__Task description__.
If a line in the data below contains "next", copy it.

(Given data begins)

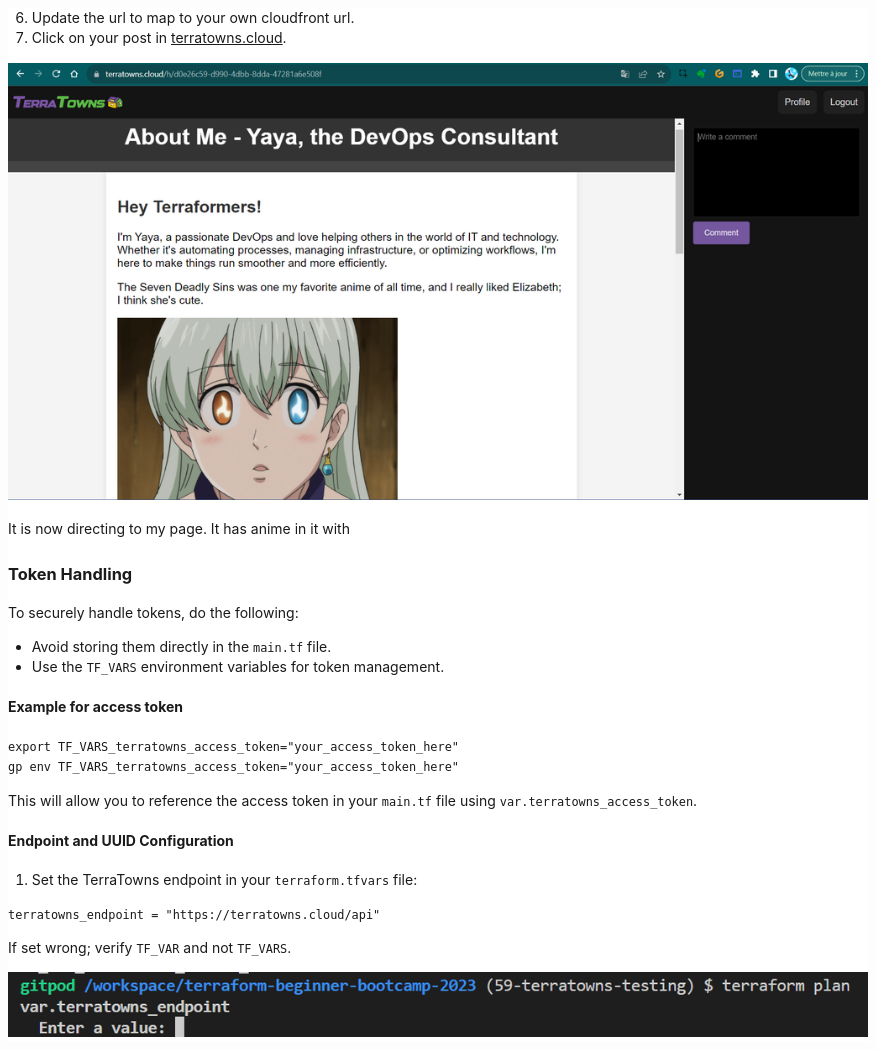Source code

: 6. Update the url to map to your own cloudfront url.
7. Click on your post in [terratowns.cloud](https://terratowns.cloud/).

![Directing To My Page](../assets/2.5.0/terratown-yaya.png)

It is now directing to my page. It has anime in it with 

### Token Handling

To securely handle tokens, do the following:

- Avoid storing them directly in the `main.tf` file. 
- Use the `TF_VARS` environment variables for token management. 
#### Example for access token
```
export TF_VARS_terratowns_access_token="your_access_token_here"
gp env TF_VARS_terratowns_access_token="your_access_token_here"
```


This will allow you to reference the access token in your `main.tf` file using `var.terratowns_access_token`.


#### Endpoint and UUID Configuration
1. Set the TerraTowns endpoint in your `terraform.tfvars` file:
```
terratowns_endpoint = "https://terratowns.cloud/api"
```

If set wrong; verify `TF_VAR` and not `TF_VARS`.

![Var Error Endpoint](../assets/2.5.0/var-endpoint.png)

(Given data ends)
(Given data begins)

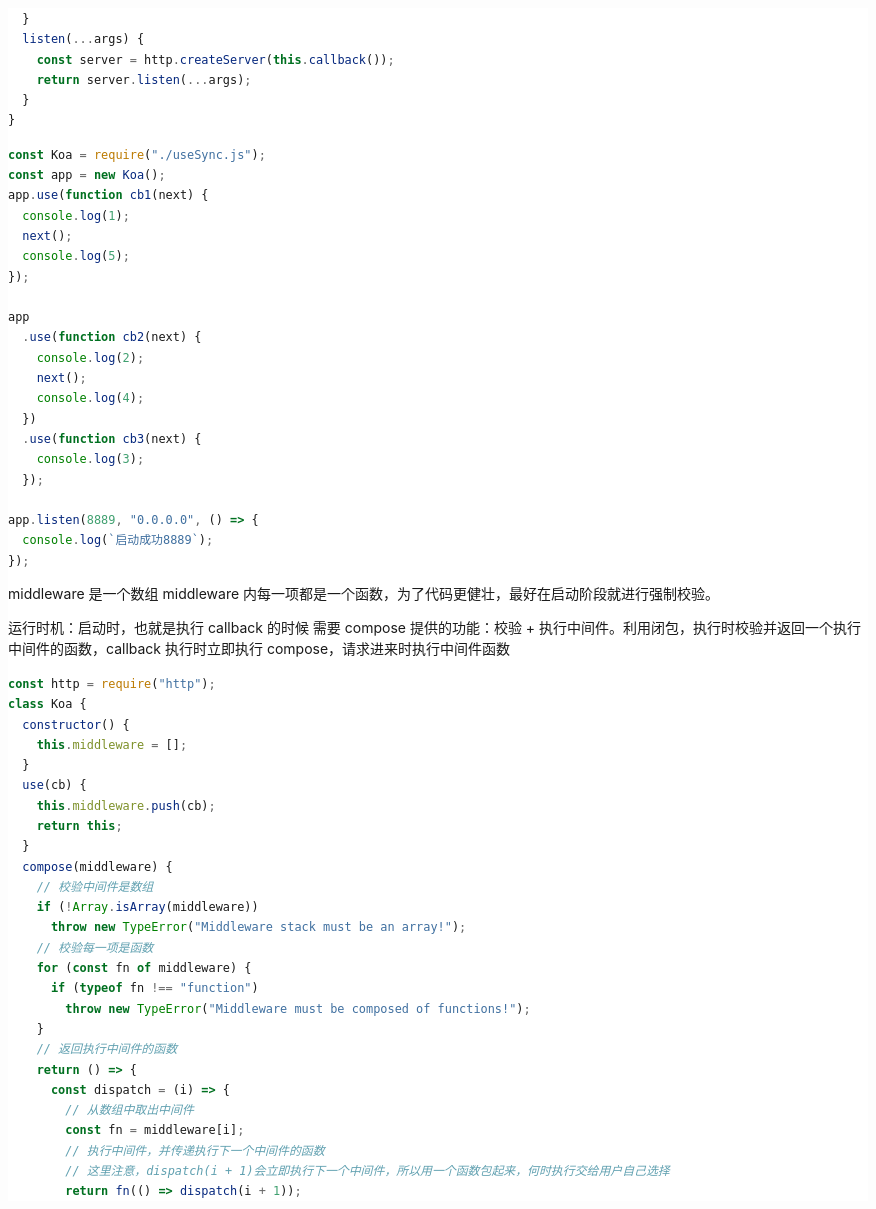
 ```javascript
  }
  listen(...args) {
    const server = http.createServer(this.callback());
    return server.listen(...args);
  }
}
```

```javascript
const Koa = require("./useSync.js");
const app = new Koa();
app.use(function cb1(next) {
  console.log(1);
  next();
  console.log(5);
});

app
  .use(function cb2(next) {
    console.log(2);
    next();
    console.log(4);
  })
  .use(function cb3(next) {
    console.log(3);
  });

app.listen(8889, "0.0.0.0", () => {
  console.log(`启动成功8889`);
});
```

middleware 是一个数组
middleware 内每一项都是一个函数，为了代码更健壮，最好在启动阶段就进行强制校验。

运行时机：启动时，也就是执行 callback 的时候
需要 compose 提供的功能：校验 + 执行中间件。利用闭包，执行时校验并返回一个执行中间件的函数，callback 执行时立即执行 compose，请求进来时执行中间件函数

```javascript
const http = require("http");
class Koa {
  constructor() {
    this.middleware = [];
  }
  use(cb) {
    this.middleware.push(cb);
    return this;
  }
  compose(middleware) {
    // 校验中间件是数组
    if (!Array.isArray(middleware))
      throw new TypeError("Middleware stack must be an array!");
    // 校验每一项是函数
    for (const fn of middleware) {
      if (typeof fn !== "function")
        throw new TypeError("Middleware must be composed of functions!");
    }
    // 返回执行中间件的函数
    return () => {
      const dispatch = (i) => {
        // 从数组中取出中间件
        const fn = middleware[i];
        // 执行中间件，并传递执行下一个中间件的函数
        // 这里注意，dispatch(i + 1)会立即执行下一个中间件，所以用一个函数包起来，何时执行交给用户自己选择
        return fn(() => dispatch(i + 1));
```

(Given data ends)
(Given data begins)

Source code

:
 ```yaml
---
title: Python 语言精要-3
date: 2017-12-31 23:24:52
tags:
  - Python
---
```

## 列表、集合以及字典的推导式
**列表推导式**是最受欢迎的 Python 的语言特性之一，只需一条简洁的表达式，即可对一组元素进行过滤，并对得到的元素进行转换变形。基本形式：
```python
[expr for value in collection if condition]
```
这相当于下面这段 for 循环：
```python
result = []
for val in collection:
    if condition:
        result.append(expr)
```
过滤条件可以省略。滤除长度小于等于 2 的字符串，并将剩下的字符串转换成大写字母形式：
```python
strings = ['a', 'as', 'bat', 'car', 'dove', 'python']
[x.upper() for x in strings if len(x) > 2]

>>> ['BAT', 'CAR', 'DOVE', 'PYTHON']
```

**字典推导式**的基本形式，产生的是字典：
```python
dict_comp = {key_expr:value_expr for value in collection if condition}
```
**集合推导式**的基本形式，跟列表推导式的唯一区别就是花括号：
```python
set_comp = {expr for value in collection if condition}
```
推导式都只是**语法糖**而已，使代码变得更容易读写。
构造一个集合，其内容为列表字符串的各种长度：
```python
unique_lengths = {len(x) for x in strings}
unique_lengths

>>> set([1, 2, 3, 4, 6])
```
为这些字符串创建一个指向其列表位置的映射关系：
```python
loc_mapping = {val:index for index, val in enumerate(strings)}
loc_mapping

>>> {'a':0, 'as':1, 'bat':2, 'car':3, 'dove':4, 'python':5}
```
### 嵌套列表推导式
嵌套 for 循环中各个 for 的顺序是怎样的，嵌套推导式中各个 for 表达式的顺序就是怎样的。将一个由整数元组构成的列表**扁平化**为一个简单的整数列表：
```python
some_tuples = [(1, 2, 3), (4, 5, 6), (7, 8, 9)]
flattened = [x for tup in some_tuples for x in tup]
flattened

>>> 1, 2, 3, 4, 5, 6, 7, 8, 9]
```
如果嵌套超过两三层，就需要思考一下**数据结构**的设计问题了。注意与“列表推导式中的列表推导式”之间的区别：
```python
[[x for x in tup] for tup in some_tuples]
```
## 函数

(Given data ends)

__Expected answer__.
app.use(function cb1(next) {
  next();
  .use(function cb2(next) {
    next();
  .use(function cb3(next) {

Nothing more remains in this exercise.